▶ WHAT IS REQUIRED: Find the lines below in which the string "circle" occurs. Copy each one.
DATA FOR PROCESSING section start
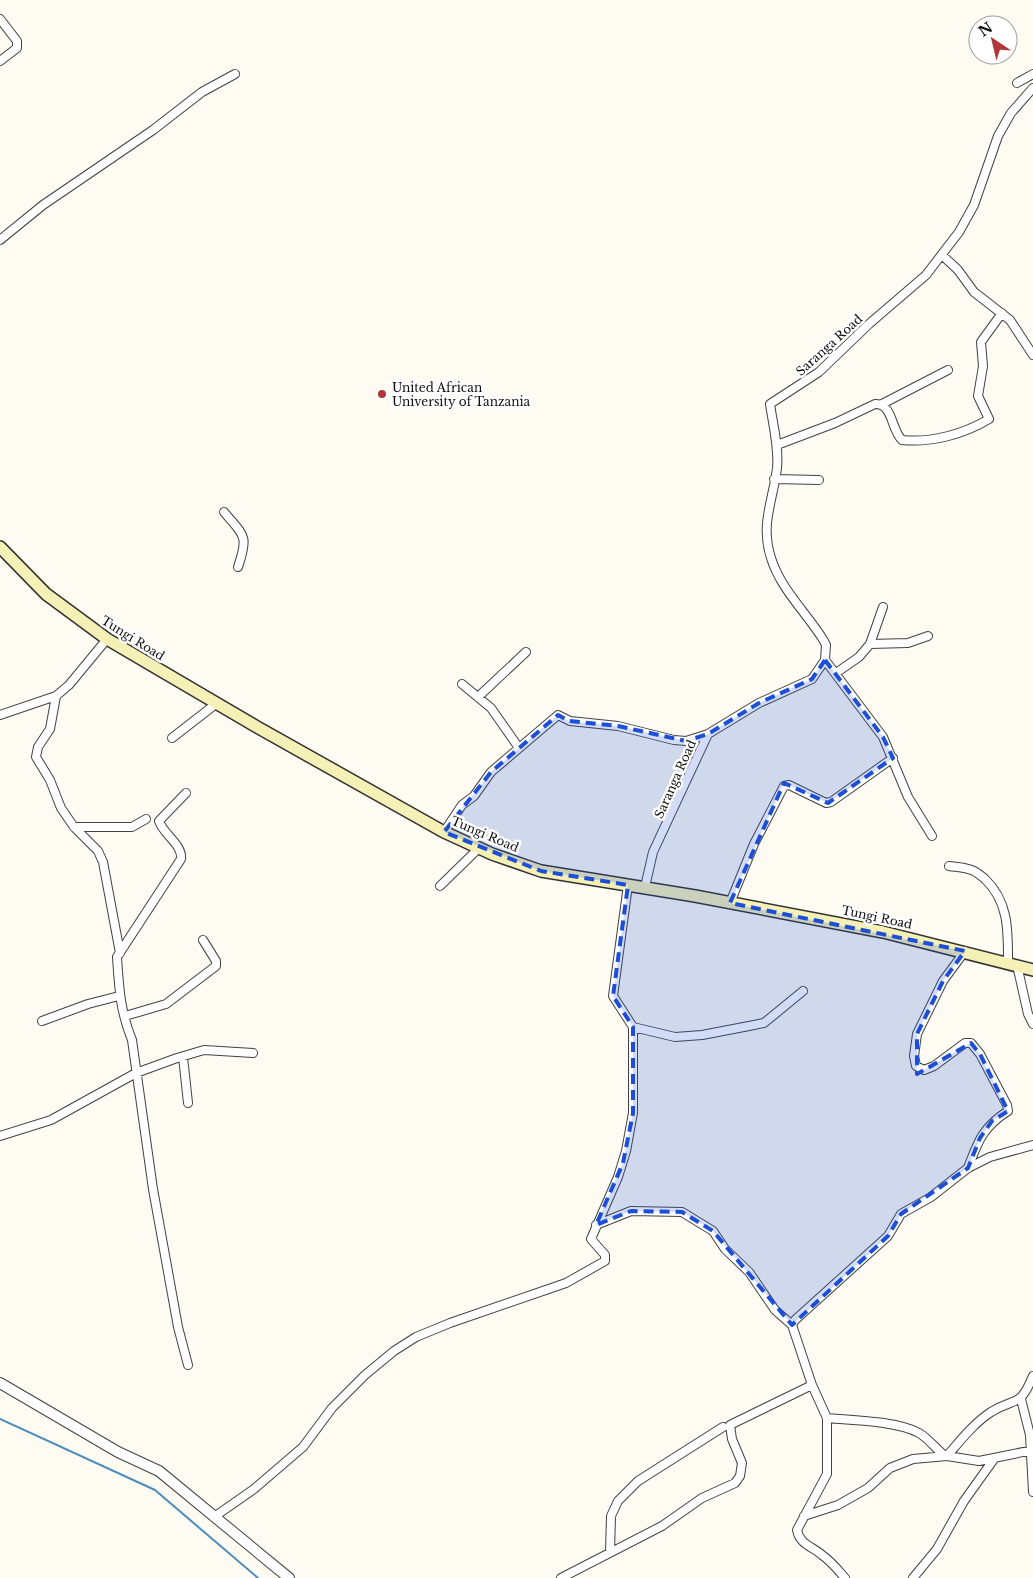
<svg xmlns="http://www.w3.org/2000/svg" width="1033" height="1578" font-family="'Libre Baskerville',serif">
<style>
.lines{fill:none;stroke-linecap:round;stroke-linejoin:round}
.stream{stroke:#4d8cbc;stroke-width:2}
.minor-casing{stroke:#424242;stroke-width:10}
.tertiary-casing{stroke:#424242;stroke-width:12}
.secondary-casing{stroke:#313131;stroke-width:14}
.minor{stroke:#fff;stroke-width:8}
.tertiary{stroke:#fff;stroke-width:10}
.secondary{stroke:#f5f0b6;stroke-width:11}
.marked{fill:#1d4ed8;fill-opacity:0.2;stroke:#1d4ed8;stroke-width:4;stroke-dasharray:10 6;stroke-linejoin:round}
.poi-dot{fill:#ae383a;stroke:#fff;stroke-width:2}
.labels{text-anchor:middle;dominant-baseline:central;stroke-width:5;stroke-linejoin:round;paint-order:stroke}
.street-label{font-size:12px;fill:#0f0f0f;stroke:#fff}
.poi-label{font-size:12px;fill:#0f0f0f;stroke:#fff;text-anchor:start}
</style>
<rect width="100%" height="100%" fill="#fdfbf2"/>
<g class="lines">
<!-- stream -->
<path class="stream" d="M0,1419L155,1490L258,1578"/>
<defs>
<path id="minor" d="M0,19L17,41V48L0,61
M1017,83L1033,74
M0,240L43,205L153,130L202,92L235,74
M942,255L958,270L974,292L1010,320L1033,355
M882,404L948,370
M777,445L835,423L875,404C893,403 891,430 902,440C932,443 964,434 989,419L978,396L983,366L981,342L1002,313
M774,479L819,480
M224,512C244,536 249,535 238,567
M870,644L883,607
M825,660L883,737L908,797L932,836
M836,673L859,657L870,644L908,643L928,636
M462,684L491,708L519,748
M56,696L50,729L38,747L36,757L50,780L61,808L74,827L98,851L103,862L120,953
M478,697L526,652
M0,715L56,696L69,685L107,639
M172,738L217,703
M186,793L159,821C163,834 183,845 181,859L117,957C119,987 120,1011 132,1040L153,1189L178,1327L188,1365
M74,827H132L146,819
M444,832L462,805L474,796L491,772L558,715L570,721L618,726L674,740L686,741L708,734
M949,866C955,867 962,867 968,869C975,870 980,875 985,879C1009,902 1008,931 1008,962
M628,885L613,996L633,1027L675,1037L702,1035L749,1026L764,1023L803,991
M440,886L479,848
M645,887L653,852L708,734L759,703L812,679L825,660L826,645L824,641C807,613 781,590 771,558C760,524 773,501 777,468C779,447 773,425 770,404L819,372L869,324L926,275L959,232L974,205L998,136L1011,113L1033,88
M730,903L754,844L784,786L789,785L826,803L831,802L893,758
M965,951L943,981L917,1034L914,1056L916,1066L924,1070L934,1066L965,1043H971L980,1054L1007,1105L1008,1111C983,1127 978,1141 968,1168
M1017,965L1028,1014L1033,1024
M125,1016L166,1004L216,966V961L203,940
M42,1021L88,1004L119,996
M183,1057L188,1103
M0,1136L51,1120L136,1073L177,1058L204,1050L253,1053
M596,1225L631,1211L682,1212L713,1231L725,1249L749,1272L775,1310L792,1325
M1021,1399L1030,1435L1033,1492
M827,1418V1474L797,1530C800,1545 812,1546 822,1555C831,1561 838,1570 845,1578
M945,1456C936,1449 928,1438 919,1433C897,1421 852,1420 827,1418L812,1385L792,1325L795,1320L888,1236L901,1214L931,1197L968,1168L990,1157L1033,1145
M947,1456C960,1441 974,1423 991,1412C1017,1396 1019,1409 1033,1376
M804,1516L838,1505L868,1488L890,1468L913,1459L947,1456L979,1461L1033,1450
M214,1517L254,1489L303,1447L332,1408L365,1375L394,1351L416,1337L450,1323L566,1283L605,1261V1255L591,1239L618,1177L626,1151L633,1113V1027
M610,1552L611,1516L618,1501L638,1481L723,1427
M561,1578L662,1526L702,1498L735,1483L740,1476L742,1463L732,1439L730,1425L812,1385
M913,1578L937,1549L964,1501L994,1459"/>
<path id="tertiary" d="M0,1383L118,1452L159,1471L289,1578"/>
<path id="secondary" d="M0,547L46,594L107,639L257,727L444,832L492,854L541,871L695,896L883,932L1033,970"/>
</defs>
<!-- minor casing -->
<use href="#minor" class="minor-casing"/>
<!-- tertiary casing -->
<use href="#tertiary" class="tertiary-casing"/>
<!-- secondary casing -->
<use href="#secondary" class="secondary-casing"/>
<!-- minor -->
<use href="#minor" class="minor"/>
<!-- tertiary -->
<use href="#tertiary" class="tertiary"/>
<!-- secondary -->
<use href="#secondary" class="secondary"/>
</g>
<!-- marked area -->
<path class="marked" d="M825,660L883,737L893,758L828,803L784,783L730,903L965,951L943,981L917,1034V1074L971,1043L980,1054L1008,1111L992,1121L980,1138L968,1168L901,1214L888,1236L792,1325L713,1231L682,1212L631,1211L596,1225L623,1163L633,1113V1027L613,996L628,885L541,871L444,832L491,772L558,715L569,721L618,726L686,741L708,734L759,703L812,679Z"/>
<!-- markers -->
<circle class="poi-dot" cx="382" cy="394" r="5"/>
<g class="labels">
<!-- street labels -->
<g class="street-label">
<text transform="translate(829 345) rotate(-42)">Saranga Road</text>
<text transform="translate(133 638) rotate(32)">Tungi Road</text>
<text transform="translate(675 779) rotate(-66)">Saranga Road</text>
<text transform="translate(485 834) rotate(23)">Tungi Road</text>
<text transform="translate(877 917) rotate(12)">Tungi Road</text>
</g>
<!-- poi labels -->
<g class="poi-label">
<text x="392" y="387">United African<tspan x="392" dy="14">University of Tanzania</tspan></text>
</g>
</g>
<!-- north arrow -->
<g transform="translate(993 40) rotate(325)"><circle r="24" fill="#ffffff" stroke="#9f9f9f"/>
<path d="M0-4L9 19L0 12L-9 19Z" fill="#ae383a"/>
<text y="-8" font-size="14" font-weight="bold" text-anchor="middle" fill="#0f0f0f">N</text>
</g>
</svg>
DATA FOR PROCESSING section end
▶ EXERCISE SOLUTION:
<circle class="poi-dot" cx="382" cy="394" r="5"/>
<g transform="translate(993 40) rotate(325)"><circle r="24" fill="#ffffff" stroke="#9f9f9f"/>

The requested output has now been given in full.